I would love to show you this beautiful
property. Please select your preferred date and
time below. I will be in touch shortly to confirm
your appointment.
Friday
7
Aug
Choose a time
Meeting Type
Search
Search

------------------------

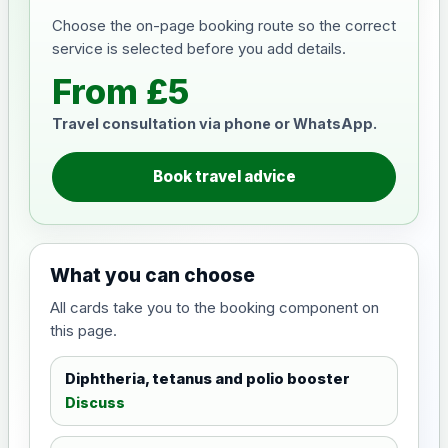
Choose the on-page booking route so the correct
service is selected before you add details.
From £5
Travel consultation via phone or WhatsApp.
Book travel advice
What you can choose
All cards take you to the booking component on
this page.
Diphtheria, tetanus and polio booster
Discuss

------------------------

WORK ITEM. Copy all lines from the data above that contain the word "time".

OUTPUT OF THE TASK.
time below. I will be in touch shortly to confirm
Choose a time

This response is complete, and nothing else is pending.